Once filled, our punching bag is lifted off the ground, suspended by a heavy metal chain that our boxer hoists link-by-link, a repetition of prayer with a unique gesture of devotion committed to each and every bead of the rosary. This first prayer is one for the preparation of battle that is to come in stage V. The hands are ceremoniously wrapped and the bag spins like a pendulum. In a cycle of seductive Stockholm Syndrome dispelled by unforeseen acts of triumph, our warrior battles the true replacement theory behind white supremacy. It’s the one that bred the mestizos as a genocidal act against the indigenous populations of the islands. It’s the one that motivated US Army Officer “Howling Jake” Smith to order his soldiers to “kill everyone over the age of ten" and make the island of Samar "a howling wilderness." It’s the one that replaced 70% of the archipelago’s rainforests with a denuded wasteland in service and literal support of the American and Japanese architecture of the 20th century. This is also the 1521 Battle of Mactan, where Ferdinand Magellan was felled by a poisoned arrow to his unarmed thigh and an eventual stabbing to his other thigh with a kampilan. This is the battle that delayed Spanish colonialism by 44 years. This is 500 years of fighting for sovereignty and forgiving those who conformed as an act of survival. Punches are thrown, the bag is tossed, dodged, and left alone to submit itself to the forces of gravity. A prayer marks the sixth stage of grief and it is extended to family and institution alike. They are the sacrifices that are the subject of this seance. 

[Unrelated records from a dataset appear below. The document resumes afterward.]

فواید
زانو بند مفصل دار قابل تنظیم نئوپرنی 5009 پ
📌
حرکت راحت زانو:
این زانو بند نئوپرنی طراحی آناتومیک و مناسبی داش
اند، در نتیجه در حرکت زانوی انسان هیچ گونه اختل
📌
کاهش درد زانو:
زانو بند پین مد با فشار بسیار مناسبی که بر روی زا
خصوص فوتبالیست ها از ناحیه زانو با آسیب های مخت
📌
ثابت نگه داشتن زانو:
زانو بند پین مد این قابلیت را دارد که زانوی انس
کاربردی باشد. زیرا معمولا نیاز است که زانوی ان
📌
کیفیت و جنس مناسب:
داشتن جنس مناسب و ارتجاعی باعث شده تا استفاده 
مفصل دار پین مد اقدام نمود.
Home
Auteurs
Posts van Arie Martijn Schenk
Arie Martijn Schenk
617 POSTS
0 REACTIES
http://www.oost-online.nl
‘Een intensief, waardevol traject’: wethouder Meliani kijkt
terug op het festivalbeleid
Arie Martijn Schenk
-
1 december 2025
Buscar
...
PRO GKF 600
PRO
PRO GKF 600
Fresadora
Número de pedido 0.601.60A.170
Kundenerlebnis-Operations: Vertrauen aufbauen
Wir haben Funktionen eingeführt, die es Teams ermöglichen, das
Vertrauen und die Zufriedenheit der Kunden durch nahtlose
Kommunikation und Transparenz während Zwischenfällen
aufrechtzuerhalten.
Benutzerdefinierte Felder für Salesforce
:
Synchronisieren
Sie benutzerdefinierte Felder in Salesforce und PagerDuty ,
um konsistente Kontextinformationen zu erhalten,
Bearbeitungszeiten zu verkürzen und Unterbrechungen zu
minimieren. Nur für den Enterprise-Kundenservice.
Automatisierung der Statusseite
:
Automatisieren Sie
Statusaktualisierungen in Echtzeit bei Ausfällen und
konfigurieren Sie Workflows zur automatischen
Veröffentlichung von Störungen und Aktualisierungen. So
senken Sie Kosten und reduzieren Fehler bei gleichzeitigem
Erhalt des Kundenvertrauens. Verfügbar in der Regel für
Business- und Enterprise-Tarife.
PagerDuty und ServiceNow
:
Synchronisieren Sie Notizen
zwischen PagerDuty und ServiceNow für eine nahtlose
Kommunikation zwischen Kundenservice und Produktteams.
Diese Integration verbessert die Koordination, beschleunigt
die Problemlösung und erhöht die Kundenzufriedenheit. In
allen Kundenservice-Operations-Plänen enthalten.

The chain is pulled tighter and the bag is lifted higher. Carlon hangs from a wrist leash attached to his sacrificial urn, tips of toes dragging along the floor beneath. The crucifixion of stage VII pulls our hero into a transcendent flight, spinning like a centrifuge of cultural distillation. Finally ready to be atoned, he returns to earth with feet firmly planted below the bag. He tears open a hole in the bottom of his vessel and stands, head back and chest lifted high in acceptance of his baptism. The punching bag becomes like an hourglass keeping the time of history’s ravages, the rice like infinity spilling onto the stage, another metamorphosis. He renews his sense of faith, trust, and love in his eighth stage of grief so that he can form a bridge to his ancestors in the ninth. A shower of rice pours down on Carlon as he kneels in solemn submission. His cleansing is scored by Micaela Tobin’s deconstructed reprise of “Sa Ugoy ng Duyan”, a Filipino lullaby sung in Tagalog that is as familiar as the national anthem. Lying supine in his growing mound of rice, Carlon offers his own song, this one a contemporary Visayan ballad called “Nalimot Ka Ba” about betrayal and loss of faith in the one that you love. It is a clarion call to his elders. Perhaps if we can share our grief in voice and gesture, we might enrich the detritus of a battle-scarred terrain with the nutrients necessary to support future generations. It is a prayer that they might one day be unburdened by the bondage of this shared history.